→ PROBLEMAS POR RESOLVER
A. Reproduce sin cambios el pasaje del texto sobre la confianza que va de "Si quieres que" a "íntima con alguien.", ambos incluidos.
B. Redacta la parte que sigue al texto sobre la confianza, empezando justo después de su última oración.

→ TEXTO PROPORCIONADO
# # # # #
Si quieres que confíen en ti, confía en los demás
Hemos de admitirlo, una vez nos fallan, es muy difícil volver a confiar. Es como si nos hubieran arrancado un pedazo de nuestras entrañas. Como si el propio Shylock del “Mercader de Venecia” se hubiera cobrado su pago llevándose una libra de nuestro corazón. Es una herida permanente y profunda que impide, en muchos casos, que volvamos a conectar de forma tan íntima con alguien.
“El mejor modo de saber si puedes confiar en alguien, es ofreciéndole primero tu confianza”
-Ernest Hemingway-
Las decepciones que más duelen son aquellas vividas con nuestras personas más cercanas. No obstante, lo más problemático de todo esto, es el hecho de que esa desconfianza se extiende a otras áreas de nuestra vida: empezamos a desconfiar prácticamente de cualquier cosa hasta convertirnos en fóbicos permanentes, en tristes espectros de una tristeza imperecedera que nos recluye en los rincones más aislados de nuestra sociedad.
# # # # #
→ LOS DATOS
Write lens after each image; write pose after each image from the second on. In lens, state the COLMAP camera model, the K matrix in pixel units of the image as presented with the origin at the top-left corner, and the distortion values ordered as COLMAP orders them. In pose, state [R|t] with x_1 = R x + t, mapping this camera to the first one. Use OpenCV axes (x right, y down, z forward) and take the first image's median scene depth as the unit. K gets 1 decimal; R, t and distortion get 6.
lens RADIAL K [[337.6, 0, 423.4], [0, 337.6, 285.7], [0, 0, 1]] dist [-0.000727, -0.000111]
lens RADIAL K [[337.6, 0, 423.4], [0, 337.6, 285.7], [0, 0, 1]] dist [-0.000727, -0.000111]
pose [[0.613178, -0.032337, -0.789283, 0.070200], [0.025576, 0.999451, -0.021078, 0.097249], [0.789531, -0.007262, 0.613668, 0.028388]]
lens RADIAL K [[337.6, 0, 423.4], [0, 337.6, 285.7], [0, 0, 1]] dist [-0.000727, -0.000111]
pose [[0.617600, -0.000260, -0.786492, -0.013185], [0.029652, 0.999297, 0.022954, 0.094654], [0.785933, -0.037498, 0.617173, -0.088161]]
# # # # #
→ RESPUESTAS POR ÍTEM
A.
Si quieres que confíen en ti, confía en los demás
Hemos de admitirlo, una vez nos fallan, es muy difícil volver a confiar. Es como si nos hubieran arrancado un pedazo de nuestras entrañas. Como si el propio Shylock del “Mercader de Venecia” se hubiera cobrado su pago llevándose una libra de nuestro corazón. Es una herida permanente y profunda que impide, en muchos casos, que volvamos a conectar de forma tan íntima con alguien.

B.
Volver a confiar, clave de la Inteligencia Vital
Dentro del “manual del eterno desencantado”, se halla ese capítulo que empieza con “nunca volveré a confiar en nadie, la gente es dañina, desinteresada y egoísta”.
Pensar esto nos supone entrar, lo queramos o no, en una entropía vital irremediable, cuando en realidad las personas estamos predispuestas genética y evolutivamente para conectar las unas con los otras. Confiamos para crear lazos, confiamos para reforzarnos psicológica, intelectual y emocionalmente y confiamos también para desarrollar eso que ahora se llama “inteligencia vital”.
Una inteligencia consciente y vital es una invitación directa a la supervivencia y a la autorrealización, ahí donde la confianza en nosotros mismos y en los demás, es el sustrato más poderoso para darnos aliento. Porque al final, lo queramos o no, tenemos que hacerlo, abrirnos a alguien para abrazar su ser, y entonces reencontrarnos una vez más con nosotros mismos.
Pocas cosas pueden llegar a ser más satisfactorias.